Do tej pory harcerze mieli do dyspozycji samochód terenowy, który wymagał remontu. Karetkę z podstawowym wyposażeniem udało się kupić dzięki wsparciu Fundacji PKO BP i Fundacji To się uda, informuje szef grupy Tomasz Łebek.
– To ambulans z podstawowym wyposażeniem, na razie może służyć jako karetka transportowa. Na wyposażeniu jest mały defibrylator, który na pewno pomoże jako sprzęt szkoleniowy, a z czasem będziemy się starać o uzupełnianie wyposażenia karetki. Na pewno znacząco poprawi to jakość naszej służby, ale także bezpieczeństwo mieszkańców.

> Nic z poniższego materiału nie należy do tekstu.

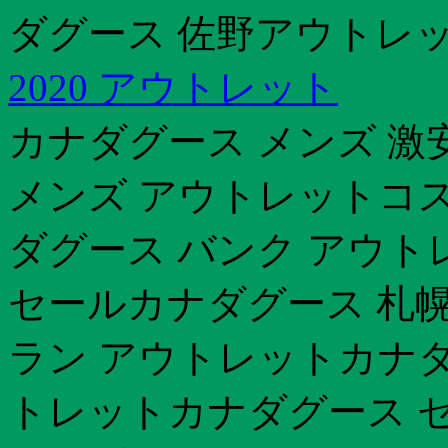
ダグース 佐野アウトレ
2020 アウトレット
カナダグース メンズ 激
メンズ アウトレットコス
ダグース バンク アウト
セールカナダグース 札幌
ラン アウトレットカナダ
トレットカナダグース セ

Poseł Krzysztof Lipiec, który pośredniczył w pozyskaniu funduszy, zaznaczył, że działalność Harcerskiej Grupy Ratowniczej jest bardzo ważna.
– To tu kształci się młode pokolenie Polaków, aby za kilka lat nieść pomoc ludziom w sytuacjach kryzysowych. Harcerstwo to organizacja kształtująca młodzież w duchu wartości, a dodatkowo pozwalająca na zdobywanie określonych sprawności, a grupa ze Starachowic znana jest nie tylko w naszym województwie, ale także na arenie ogólnopolskiej.

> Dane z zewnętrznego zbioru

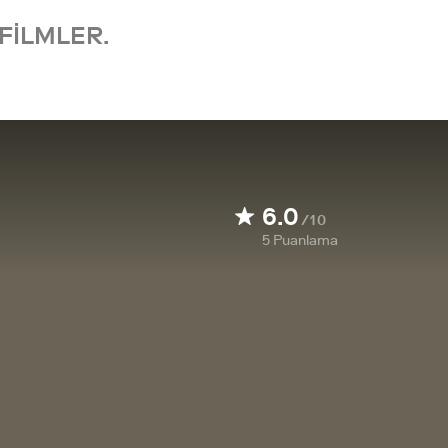
FILMLER.
6.0
/10
5
Puanlama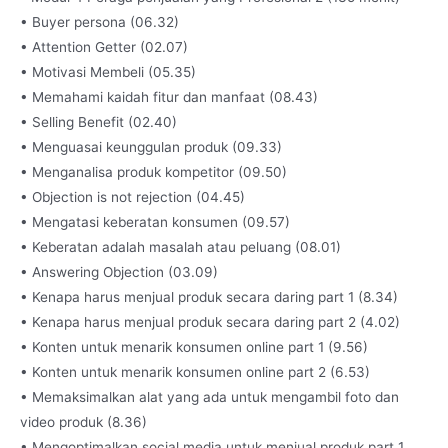
• Buyer persona (06.32)
• Attention Getter (02.07)
• Motivasi Membeli (05.35)
• Memahami kaidah fitur dan manfaat (08.43)
• Selling Benefit (02.40)
• Menguasai keunggulan produk (09.33)
• Menganalisa produk kompetitor (09.50)
• Objection is not rejection (04.45)
• Mengatasi keberatan konsumen (09.57)
• Keberatan adalah masalah atau peluang (08.01)
• Answering Objection (03.09)
• Kenapa harus menjual produk secara daring part 1 (8.34)
• Kenapa harus menjual produk secara daring part 2 (4.02)
• Konten untuk menarik konsumen online part 1 (9.56)
• Konten untuk menarik konsumen online part 2 (6.53)
• Memaksimalkan alat yang ada untuk mengambil foto dan
video produk (8.36)
• Mengoptimalkan social media untuk menjual produk part 1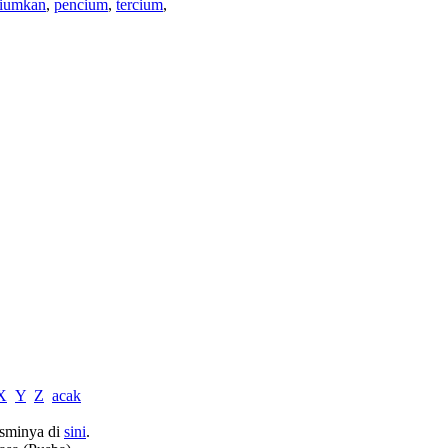
iumkan
,
pencium
,
tercium
,
X
Y
Z
acak
sminya di
sini
.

Harcerstwo to także harcerskie specjalności, a do nich potrzebny jest współcześnie profesjonalny sprzęt podkreślał zastępca komendanta Chorągwi Kieleckiej ZHP Tomasz Rejmer.
– Teraz młodzi ludzie uczą się procedur, ćwiczą opanowanie i umiejętności, które później przydadzą się w dorosłym życiu. To także przyszłe kadry służb mundurowych, które będą działać na rzecz bezpieczeństwa kraju. Nowa karetka przeniesie Harcerską Grupę Ratowniczą na inny, znacznie wyższy poziom szkolenia i pracy.
Grupa ratownicza na stałe liczy około 10 członków, ale wielu młodych ludzi uczy się niesienia pomocy. Grupa zapewnia opiekę medyczna podczas imprez plenerowych, spotyka się z dziećmi w szkołach czy świetlicach. Jej wyjątkowym członkiem jest pies ratowniczy Inka, który pomaga przełamywać strach u dzieci, zbliża je do ratowników i pomaga w pracy.
Dofinansowanie z Fundacji PKO BP wynosiło 120 tys. zł, kolejne 20 tys. zł przekazała Fundacja „To się uda”. Ta kwota w całości zapewniła zakup pojazdu i jego wyposażenie.